• PROBLEM STATEMENT:
Throughout the entries below, report every line where "that" is found.

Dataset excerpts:
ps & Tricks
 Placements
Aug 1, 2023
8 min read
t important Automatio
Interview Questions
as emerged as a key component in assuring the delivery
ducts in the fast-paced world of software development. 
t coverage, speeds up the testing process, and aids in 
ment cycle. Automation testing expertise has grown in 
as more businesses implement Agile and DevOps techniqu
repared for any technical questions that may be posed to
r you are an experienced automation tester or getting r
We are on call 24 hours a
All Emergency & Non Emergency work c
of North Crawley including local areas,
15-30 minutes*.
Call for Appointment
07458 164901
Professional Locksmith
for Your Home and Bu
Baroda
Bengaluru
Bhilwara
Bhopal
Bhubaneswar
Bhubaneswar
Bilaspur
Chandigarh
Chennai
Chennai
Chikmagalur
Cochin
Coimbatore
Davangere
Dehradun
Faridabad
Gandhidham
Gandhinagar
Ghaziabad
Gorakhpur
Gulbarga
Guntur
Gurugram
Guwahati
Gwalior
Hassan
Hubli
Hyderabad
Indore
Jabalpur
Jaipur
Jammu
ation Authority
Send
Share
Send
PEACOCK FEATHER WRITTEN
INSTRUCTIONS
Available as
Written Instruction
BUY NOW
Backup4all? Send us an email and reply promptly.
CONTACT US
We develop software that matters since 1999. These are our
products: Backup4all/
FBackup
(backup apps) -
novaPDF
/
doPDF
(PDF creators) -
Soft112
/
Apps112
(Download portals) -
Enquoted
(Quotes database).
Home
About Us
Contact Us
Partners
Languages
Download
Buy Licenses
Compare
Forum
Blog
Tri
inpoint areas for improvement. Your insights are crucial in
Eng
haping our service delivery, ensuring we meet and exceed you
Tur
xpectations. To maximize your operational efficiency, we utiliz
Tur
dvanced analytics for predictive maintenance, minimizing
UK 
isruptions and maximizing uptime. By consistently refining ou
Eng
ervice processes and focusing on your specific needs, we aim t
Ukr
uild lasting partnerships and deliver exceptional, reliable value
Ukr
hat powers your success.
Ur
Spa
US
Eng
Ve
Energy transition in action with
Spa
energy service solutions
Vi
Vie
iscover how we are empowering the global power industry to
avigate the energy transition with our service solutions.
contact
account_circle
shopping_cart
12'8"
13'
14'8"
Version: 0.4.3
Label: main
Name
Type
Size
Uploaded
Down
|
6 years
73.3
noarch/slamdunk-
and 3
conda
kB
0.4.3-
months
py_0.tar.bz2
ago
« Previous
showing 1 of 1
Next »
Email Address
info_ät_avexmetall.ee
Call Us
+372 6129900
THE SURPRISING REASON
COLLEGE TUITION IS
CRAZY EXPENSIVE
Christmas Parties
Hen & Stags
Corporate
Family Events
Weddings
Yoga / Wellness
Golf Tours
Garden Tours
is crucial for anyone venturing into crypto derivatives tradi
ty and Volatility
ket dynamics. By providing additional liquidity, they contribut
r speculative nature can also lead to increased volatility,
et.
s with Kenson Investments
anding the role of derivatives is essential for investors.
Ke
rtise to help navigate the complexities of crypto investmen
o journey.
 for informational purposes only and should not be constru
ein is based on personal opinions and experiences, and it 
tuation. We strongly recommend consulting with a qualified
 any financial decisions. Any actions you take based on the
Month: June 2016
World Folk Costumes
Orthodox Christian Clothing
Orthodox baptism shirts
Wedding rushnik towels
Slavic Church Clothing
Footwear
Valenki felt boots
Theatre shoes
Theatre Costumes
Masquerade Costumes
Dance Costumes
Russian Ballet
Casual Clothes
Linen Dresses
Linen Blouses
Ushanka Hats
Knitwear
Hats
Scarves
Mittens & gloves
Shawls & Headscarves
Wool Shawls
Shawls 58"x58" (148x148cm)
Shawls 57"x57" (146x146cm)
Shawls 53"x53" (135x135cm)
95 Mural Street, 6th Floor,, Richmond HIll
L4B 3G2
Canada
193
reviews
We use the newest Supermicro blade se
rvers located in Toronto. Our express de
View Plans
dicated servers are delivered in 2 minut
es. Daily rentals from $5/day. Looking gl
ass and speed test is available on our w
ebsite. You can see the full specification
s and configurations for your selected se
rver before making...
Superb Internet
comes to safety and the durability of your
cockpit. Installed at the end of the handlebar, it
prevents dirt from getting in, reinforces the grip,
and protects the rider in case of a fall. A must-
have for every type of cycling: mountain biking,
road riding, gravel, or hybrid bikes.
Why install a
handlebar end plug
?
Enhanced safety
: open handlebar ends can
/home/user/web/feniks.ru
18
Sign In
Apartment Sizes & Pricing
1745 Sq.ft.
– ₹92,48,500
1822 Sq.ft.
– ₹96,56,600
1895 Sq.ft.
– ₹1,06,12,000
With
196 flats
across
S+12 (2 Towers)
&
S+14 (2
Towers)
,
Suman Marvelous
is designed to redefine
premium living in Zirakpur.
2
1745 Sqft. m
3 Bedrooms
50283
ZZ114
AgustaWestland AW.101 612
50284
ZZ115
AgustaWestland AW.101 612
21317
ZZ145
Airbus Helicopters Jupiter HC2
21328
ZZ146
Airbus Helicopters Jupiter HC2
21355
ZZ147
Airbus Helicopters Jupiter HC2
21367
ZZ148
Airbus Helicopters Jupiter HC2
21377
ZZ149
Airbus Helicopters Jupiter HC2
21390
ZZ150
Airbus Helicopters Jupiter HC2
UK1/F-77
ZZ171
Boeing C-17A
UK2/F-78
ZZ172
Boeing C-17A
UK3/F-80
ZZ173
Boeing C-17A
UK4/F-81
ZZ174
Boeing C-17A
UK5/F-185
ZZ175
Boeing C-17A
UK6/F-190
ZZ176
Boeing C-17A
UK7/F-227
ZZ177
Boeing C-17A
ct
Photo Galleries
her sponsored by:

• EXERCISE SOLUTION:
repared for any technical questions that may be posed to
We develop software that matters since 1999. These are our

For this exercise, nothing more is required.